▶ _Passage to read_

RESTORE Act Means Cleaner Ecologically Safer Gulf Coast


A bipartisan group within Congress has been working since last summer to build support for a proposal that would provide a steady stream of funding for ongoing restoration work. Known as the Resources and Ecosystems Sustainability, Tourism Opportunities, and Revived Economy (RESTORE) Act, the measure would ensure that fines raised from the Deepwater Horizon spill are dedicated primarily to restoring the economic and ecological damage to the Gulf region.

If enacted into law, the RESTORE Act will direct 80% of Clean Water Act penalties resulting from the Gulf oil spill to the coastal areas directly impacted by the spill. These funds could be used only for the affected areas’ ecological and economic recovery with the following breakdown:

* 65% of the funds will be spent by state and local task forces

* 30% of the funds will be spend by a federal-state task force

* 5% of the funds will be for Gulf fisheries and ecosystem research and monitoring

“The remaining 20% of the Clean Water Act penalties will be dedicated to the Oil Spill Liability Trust Fund.” (“Another Milestone for RESTORE Act,” WKRG News – Mobile, AL, March 12, 2012)


While efforts to move the measure languished for much of 2011, sponsors were able to build a diverse, bipartisan support base to pass different versions of the provision in both the House and Senate in recent weeks.

▶ _Information provided_
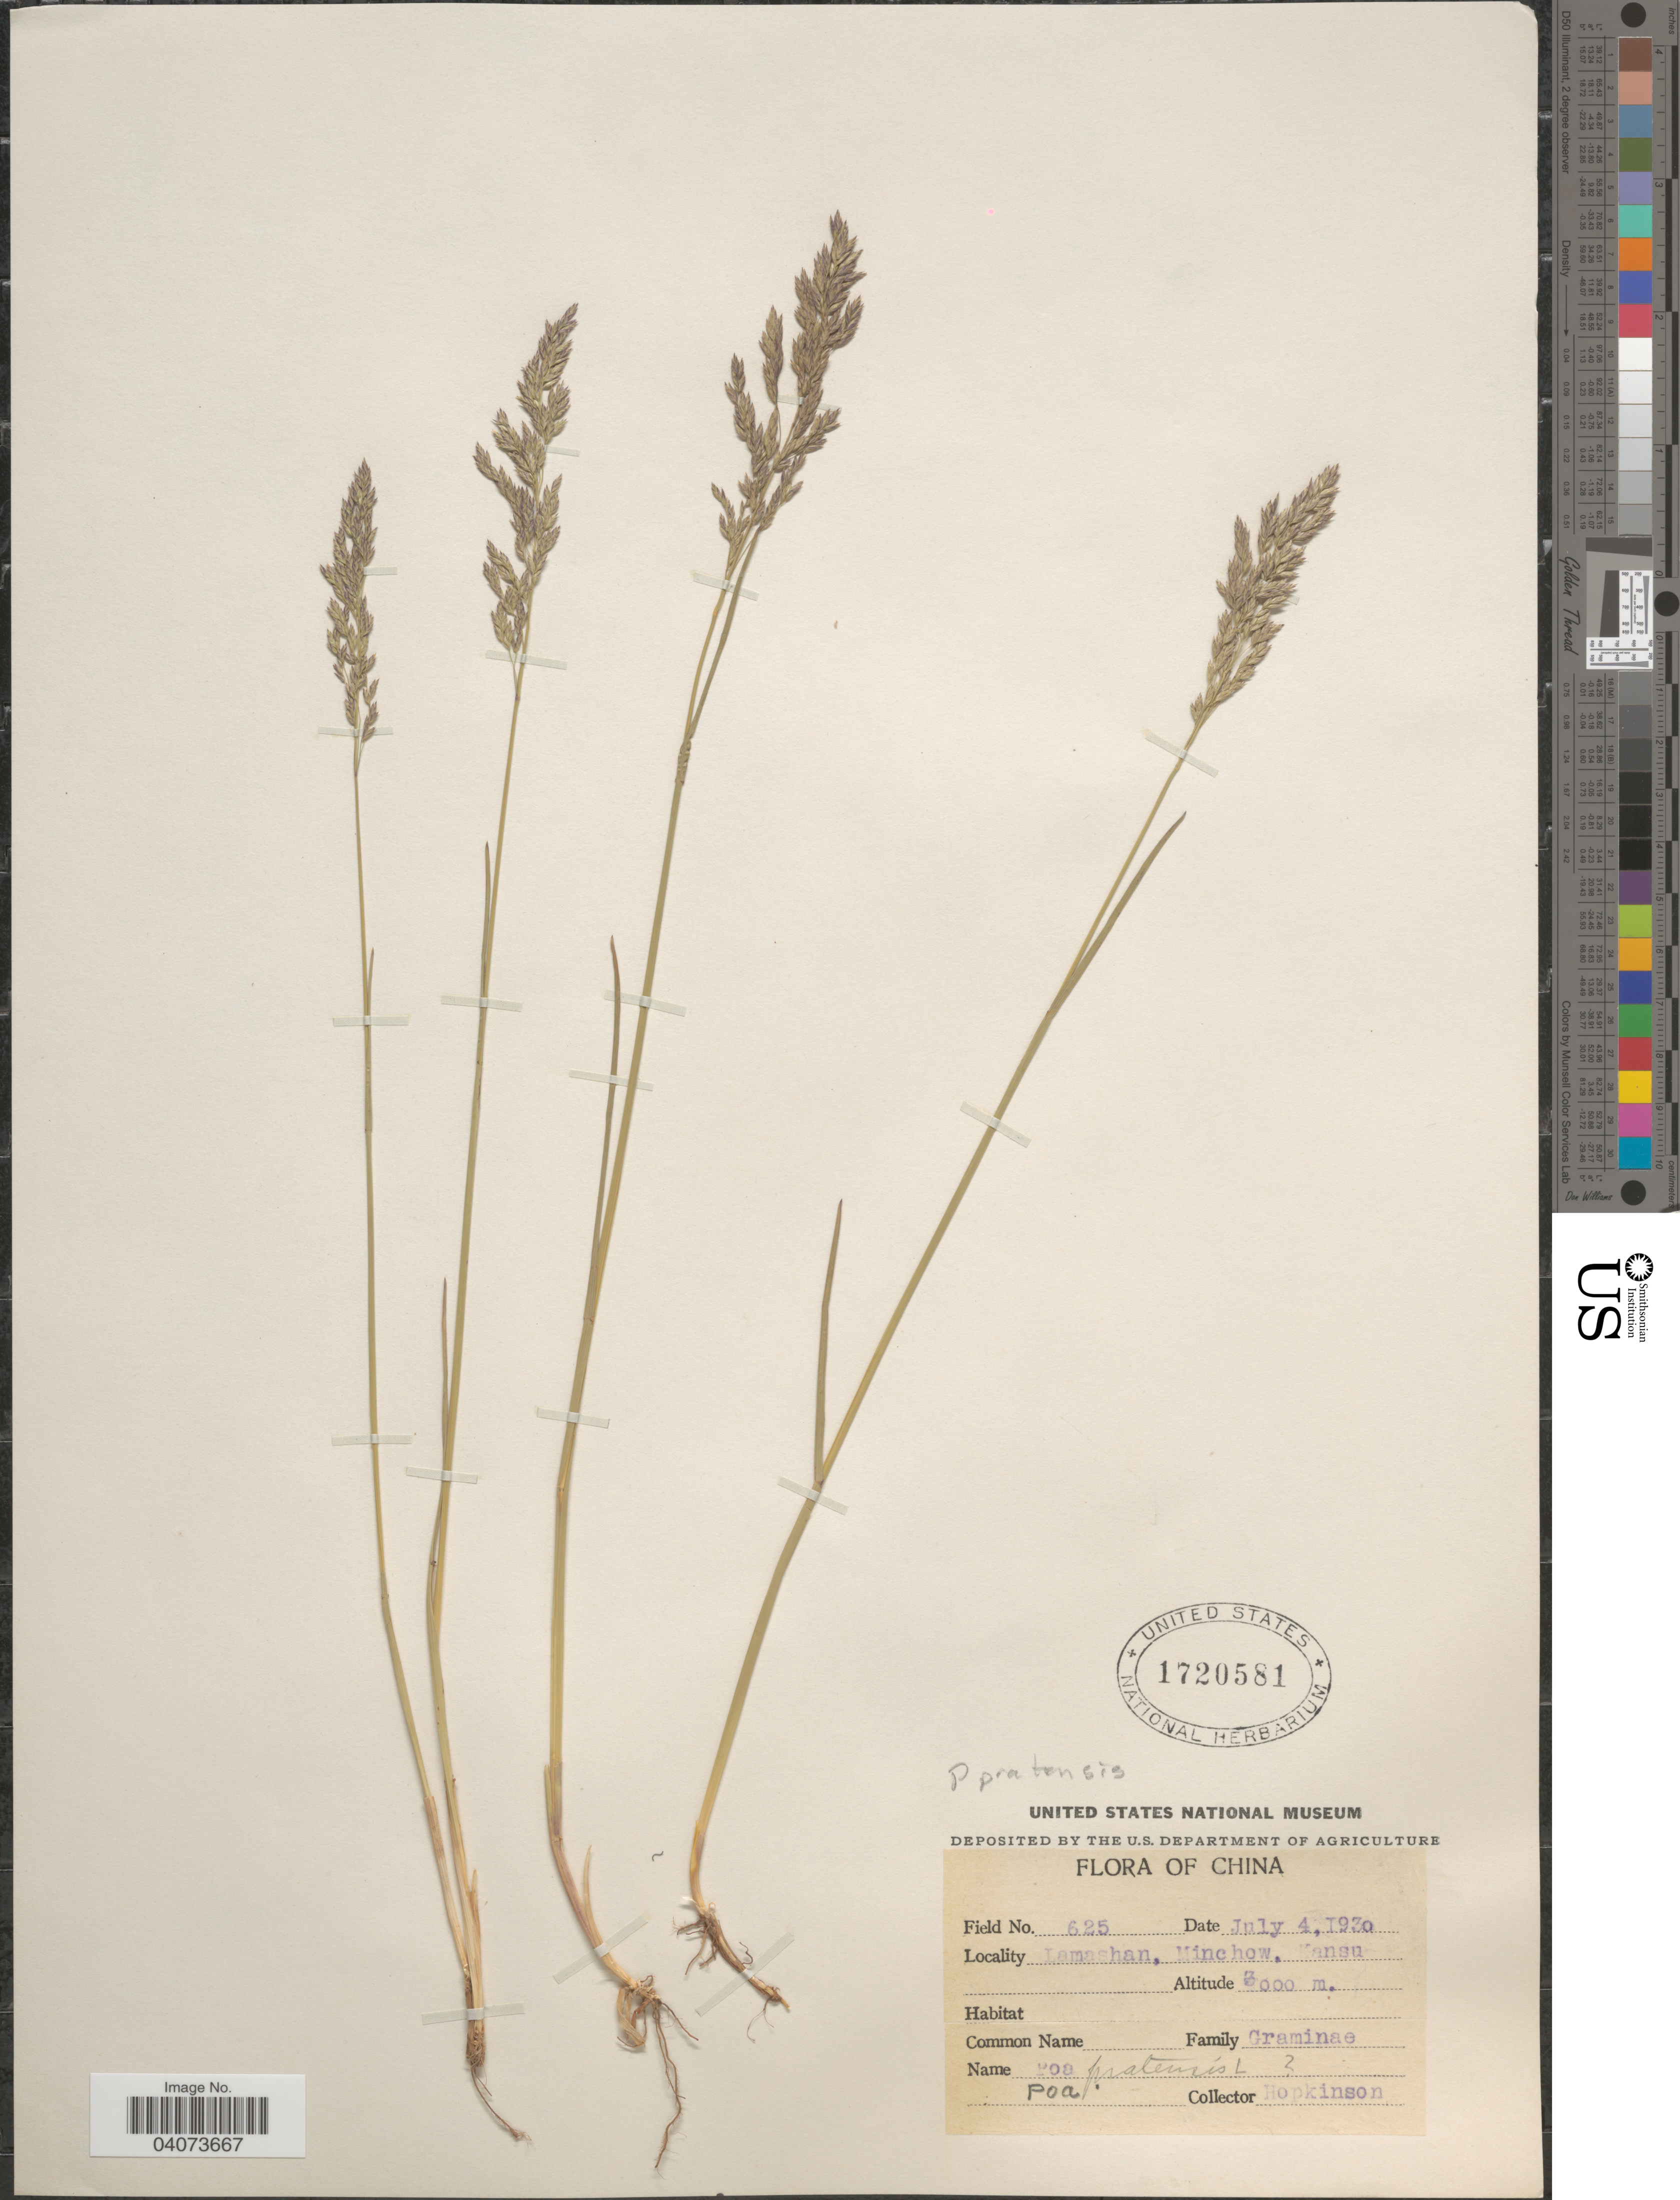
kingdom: Plantae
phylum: Tracheophyta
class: Liliopsida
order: Poales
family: Poaceae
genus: Poa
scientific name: Poa pratensis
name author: L.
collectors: -. Hopkinson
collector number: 625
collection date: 1930-07-04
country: China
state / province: Gansu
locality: Lamashan, Minchow, Kansu.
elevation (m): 3000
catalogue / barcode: US 1720581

▶ _The tasks_
[1] In the RESTORE Act article, restate the paragraph beginning "A bipartisan group within Congress" more briefly, keeping its main facts.
[2] Transcribe the RESTORE Act article word for word, everything from "RESTORE Act Means" down to "the Gulf region.".
[3] Pick up the RESTORE Act article after its final sentence and continue it.

▶ _Answers provided_
[1] Since last summer, a bipartisan congressional group has sought support for the RESTORE Act, which would provide steady funding for restoration work by dedicating fines from the Deepwater Horizon spill mainly to repairing the Gulf region's economic and ecological damage.

[2]
RESTORE Act Means Cleaner Ecologically Safer Gulf Coast


A bipartisan group within Congress has been working since last summer to build support for a proposal that would provide a steady stream of funding for ongoing restoration work. Known as the Resources and Ecosystems Sustainability, Tourism Opportunities, and Revived Economy (RESTORE) Act, the measure would ensure that fines raised from the Deepwater Horizon spill are dedicated primarily to restoring the economic and ecological damage to the Gulf region.

[3]
“In a major boost for Louisiana’s coastal restoration efforts, the Senate voted 76-22 Thursday to direct 80 percent of any Clean Water Act fines assessed in the 2010 BP oil spill to the five Gulf states. The fines are expected to be in the billions of dollars. …

“The House voted earlier to include key components of the Restore legislation in its transportation spending bill. But that measure has since stalled, and House Speaker John Boehner said he is strongly considering bringing the Senate bill up for a vote.” (“Senate approves amendment giving Gulf states 80 percent of BP spill fines,” New Orleans Times Picayune, March 8, 2012)


In fact, this proposal has garnered a wide range of support, from local officials to a group of more than 100 leaders of religious communities around the nation who recently wrote to Senate leadership urging them to act.

            ” ‘The effort to move the RESTORE Act — for Resources and Ecosystems Sustainability, Tourism Opportunities and Revived Economy — has attracted support from a range of groups, including local officials and environmental groups.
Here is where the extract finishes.